Une réflexion sur la fin du livre
Dans le numéro de mars 1974 de la revue L’Art vivant, intitulé « Biblioclastes… bibliophiles », le sujet de la mort du livre est abordé à un moment clé en lien avec les transformations contemporaines. Les penseurs et créateurs du livre conjuguent la disparition annoncée du support imprimé avec l’événement idéologique ancien qu’est le biblioclasme.
Les œuvres marquantes et leur résonance
Les œuvres emblématiques, à savoir Fahrenheit 451 de Ray Bradbury, suivi de l’adaptation cinématographique de François Truffaut, ainsi que le roman d’Elias Canetti, Die Blendung (1935 ; traduit en anglais en 1946 sous le titre Auto-da-fe), sont mis en avant dans la revue. Elles illustrent les prémices d’une relation complexe et problématique avec le livre et le support imprimé.

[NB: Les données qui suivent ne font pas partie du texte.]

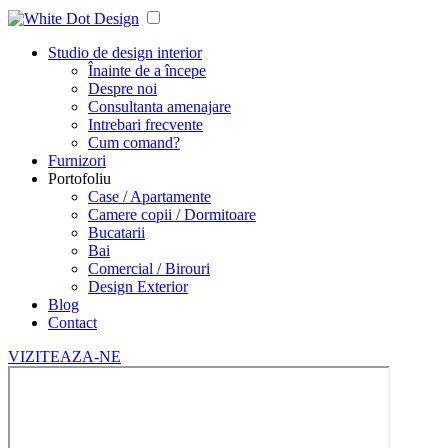
Studio de design interior
Înainte de a începe
Despre noi
Consultanta amenajare
Intrebari frecvente
Cum comand?
Furnizori
Portofoliu
Case / Apartamente
Camere copii / Dormitoare
Bucatarii
Bai
Comercial / Birouri
Design Exterior
Blog
Contact
VIZITEAZA-NE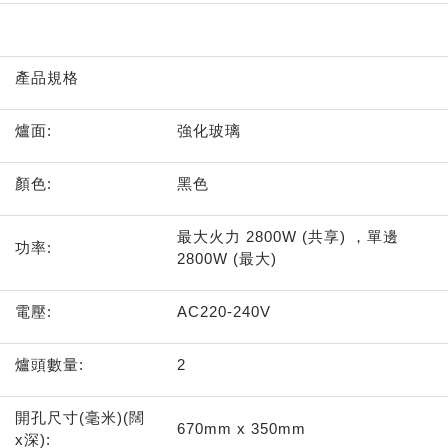
產品規格
爐面:
強化玻璃
顏色:
黑色
最大火力 2800W (共享) ，單邊
功率:
2800W (最大)
電壓:
AC220-240V
爐頭數量:
2
開孔尺寸(毫米)(闊
670mm x 350mm
x深):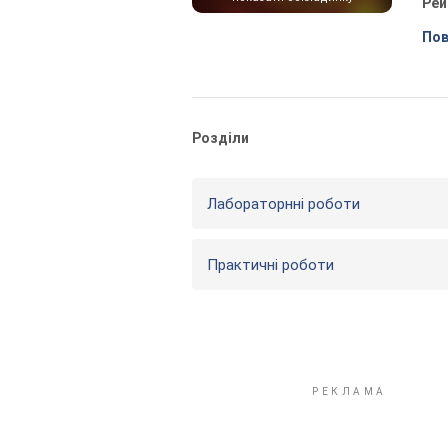
Рей
Пов
Розділи
Лабораторнні роботи
Практичні роботи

L’importance de la fiction dans cette historicisation
Cependant, il est essentiel de questionner cette historicisation et d’examiner le rôle de la fiction. En effet, l’idée de la mort du livre pourrait être accompagnée de celle de l’incorporation du médium au sein même de l’individu. Néanmoins, la fiction semble davantage jouer avec ses propres supports, mettant en lumière les défaillances qui peuvent survenir.
À travers cette analyse, nous nous interrogeons sur la tension entre l’évolution des médias et la place de la littérature dans notre société moderne. Elle nous invite à réfléchir sur le devenir des livres et sur leur rôle face à une époque de plus en plus numérique.